Product ID:  1401216676 
Product title: Batman The Killing Joke Special Ed HC


In [13]:
mostSimilar(query, 10)

['1401207529', '1401232590', '1401223176', '1401235425', 'B00X5ZT04E', '140120841X', '1607066017', '160309329X', 'B003N5VTUY', 'B000028D3Y']


[(0.07339449541284404, '1401207529'),
 (0.02912621359223301, '1401232590'),
 (0.02586206896551724, '1401223176'),
 (0.024793388429752067, '1401235425'),
 (0.018691588785046728, 'B00X5ZT04E'),
 (0.017857142857142856, '140120841X'),
 (0.013333333333333334, '1607066017'),
 (0.013157894736842105, '160309329X'),
 (0.012987012987012988, 'B003N5VTUY'),
 (0.012987012987012988, 'B000028D3Y')]

In [14]:
print("Similarity based Recommendations(top 10)")
[itemNames[x[1]] for x in mostSimilar(query, 10)]

Similarity based Recommendations(top 10)
['1401207529', '1401232590', '1401223176', '1401235425', 'B00X5ZT04E', '140120841X', '1607066017', '160309329X', 'B003N5VTUY', 'B000028D3Y']
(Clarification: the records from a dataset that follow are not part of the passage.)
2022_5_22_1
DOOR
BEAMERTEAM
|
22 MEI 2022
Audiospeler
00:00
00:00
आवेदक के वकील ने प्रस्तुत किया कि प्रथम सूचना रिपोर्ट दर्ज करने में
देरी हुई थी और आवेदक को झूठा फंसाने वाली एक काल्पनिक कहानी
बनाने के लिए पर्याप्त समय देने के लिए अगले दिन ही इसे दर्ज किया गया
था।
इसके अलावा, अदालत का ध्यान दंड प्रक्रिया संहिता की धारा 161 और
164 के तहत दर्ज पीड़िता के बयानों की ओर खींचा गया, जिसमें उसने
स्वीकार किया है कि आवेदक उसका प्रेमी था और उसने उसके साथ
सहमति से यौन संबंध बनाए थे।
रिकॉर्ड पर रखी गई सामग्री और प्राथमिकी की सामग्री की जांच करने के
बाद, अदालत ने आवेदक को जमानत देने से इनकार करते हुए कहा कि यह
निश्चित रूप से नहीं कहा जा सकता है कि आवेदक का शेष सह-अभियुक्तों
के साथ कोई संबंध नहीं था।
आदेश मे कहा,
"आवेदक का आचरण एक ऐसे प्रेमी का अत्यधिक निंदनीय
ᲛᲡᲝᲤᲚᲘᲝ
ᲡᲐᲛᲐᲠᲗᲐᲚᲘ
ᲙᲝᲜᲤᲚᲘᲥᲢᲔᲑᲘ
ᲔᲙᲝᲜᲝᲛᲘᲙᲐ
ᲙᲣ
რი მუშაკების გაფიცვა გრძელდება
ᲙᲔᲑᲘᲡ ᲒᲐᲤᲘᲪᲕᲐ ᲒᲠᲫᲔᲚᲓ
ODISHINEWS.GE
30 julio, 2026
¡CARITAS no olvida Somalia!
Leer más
['Batman Year One Deluxe SC',
 'Batman The Long Halloween TP',
 'Batman Hush Complete TP',
 'Batman Volume 1: The Court of Owls TP (The New 52) (Batman (DC Comics Paperback))',
 'X-Men: Days of Future Past - Rogue Cut [Blu-ray] [2014]',
 'V For Vendetta New Edition TP',
 'Saga Volume 1 (Saga (Comic Series))',
 'The League of Extraordinary Gentlemen (Volume III): Century|The League of Extraordinary Gentlemen|The League of Extraordinary Gentlemen',
 'Batman: Under the Red Hood',
 'Instrument (Soundtrack)']

## Comments:
1. MSE after optimizing has slightly better result than average rating.
2. Recommendations on products was done here; Predicting ratings can be done further.
3. For the input product of Batman The Killing Joke Special Ed HC you get a list of comic related recommendations, except for Instrument which is a music category.